Все мы – гиганты, воспитанные пигмеями, которые научились жить, мысленно сгорбившись.
Роберт Антон Уилсон
Последние несколько веков мировой истории были ознаменованы тяжелым кризисом. Прежде всего он выразился в жестком противостоянии религии и науки, идеализма и материализма. Наука стремительно развивалась, поначалу подвергая духовный мир сомнению, а затем и вовсе отрицая его. В XX веке в результате чудовищных войн, массового геноцида и изобретения ядерного оружия вопрос о соотношении духовности и материализма вновь стал актуален. Серьезная проблема состоит в том, что понимать под духовностью, и является ли она синонимом служения какой-либо определенной религии. Материалисты утверждают, что в Средние века христианская церковь дискредитировала себя не только организацией Крестовых походов и Инквизиции, но и своей доктриной презрения к человеческому телу, столь непонятной сегодняшнему человеку. Католичество как институт подменило собой религию, извратило и свело на нет все евангелические принципы. На смену духовности и разуму пришло религиозное безумие. Средние века были временем культурного упадка, войн, суеверий, невежества, нищеты и жестокости.
Как пишет американский мыслитель Кен Уилбер, в XVIII веке «над всем континентом прозвучал страстный крик Вольтера: „Помните о жестокости!“. Помните о жестокости, причиненной людям во имя мифического бога, помните о сотнях тысяч, сожженных на кострах для того, чтобы спасти их души; помните об Инквизиции, которая писала свои догмы на плоти пытаемых людей; помните о политическом неравенстве, свойственном мифическим иерархиям; помните о жестокости, которая во имя сострадания отправила маршировать под своими знаменами неисчислимое множество людей».[1]

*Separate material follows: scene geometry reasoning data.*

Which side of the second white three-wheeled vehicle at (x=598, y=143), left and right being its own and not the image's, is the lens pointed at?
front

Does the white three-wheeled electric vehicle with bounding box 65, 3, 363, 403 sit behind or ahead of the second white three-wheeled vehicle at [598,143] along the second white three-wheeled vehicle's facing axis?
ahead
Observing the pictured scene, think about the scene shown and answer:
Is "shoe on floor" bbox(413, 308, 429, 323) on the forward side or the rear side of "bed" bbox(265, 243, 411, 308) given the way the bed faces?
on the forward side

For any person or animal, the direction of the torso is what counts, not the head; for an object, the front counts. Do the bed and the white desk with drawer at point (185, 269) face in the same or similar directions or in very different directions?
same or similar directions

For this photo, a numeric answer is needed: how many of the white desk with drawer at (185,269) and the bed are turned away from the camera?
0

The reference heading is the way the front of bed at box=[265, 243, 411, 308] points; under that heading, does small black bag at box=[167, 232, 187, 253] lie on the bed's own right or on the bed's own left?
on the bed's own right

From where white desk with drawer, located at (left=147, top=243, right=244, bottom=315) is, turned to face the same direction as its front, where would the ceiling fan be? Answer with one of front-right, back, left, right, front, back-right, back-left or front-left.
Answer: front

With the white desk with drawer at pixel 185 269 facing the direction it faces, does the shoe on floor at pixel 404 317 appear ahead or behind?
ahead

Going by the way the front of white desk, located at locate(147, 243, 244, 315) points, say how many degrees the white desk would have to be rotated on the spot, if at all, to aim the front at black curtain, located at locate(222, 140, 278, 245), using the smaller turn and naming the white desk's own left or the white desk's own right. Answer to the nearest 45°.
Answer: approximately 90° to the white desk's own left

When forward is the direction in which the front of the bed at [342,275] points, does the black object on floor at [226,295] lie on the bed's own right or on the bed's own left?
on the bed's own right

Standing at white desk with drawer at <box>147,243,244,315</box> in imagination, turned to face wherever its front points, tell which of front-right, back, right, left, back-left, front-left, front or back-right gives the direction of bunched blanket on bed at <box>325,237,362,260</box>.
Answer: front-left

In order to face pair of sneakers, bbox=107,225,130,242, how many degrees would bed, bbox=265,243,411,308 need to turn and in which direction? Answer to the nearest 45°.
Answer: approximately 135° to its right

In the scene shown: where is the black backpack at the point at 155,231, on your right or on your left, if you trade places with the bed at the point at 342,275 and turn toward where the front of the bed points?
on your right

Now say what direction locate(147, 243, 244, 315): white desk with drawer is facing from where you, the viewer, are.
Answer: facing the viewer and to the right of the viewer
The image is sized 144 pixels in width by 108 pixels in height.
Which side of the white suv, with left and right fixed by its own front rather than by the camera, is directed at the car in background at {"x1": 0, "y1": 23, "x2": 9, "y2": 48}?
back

Хотя эти обвинения не всегда справедливы, тем не менее, следует признать, что высшее руководство католической церкви оказалось неспособно реализовать собственные ценности, погрязнув в борьбе за власть, идеологической косности, политизированности, цинизме и отсутствии толерантности. Другой нерешенной проблемой была все возраставшая тенденция подменять христианскую добродетель чисто внешним следованием обрядам, ничего не затрагивая при этом в своей душе. «В секте стоиков каждый был стоик, но между христианами всякий ли христианин?» – вопрошал Р. Эмерсон.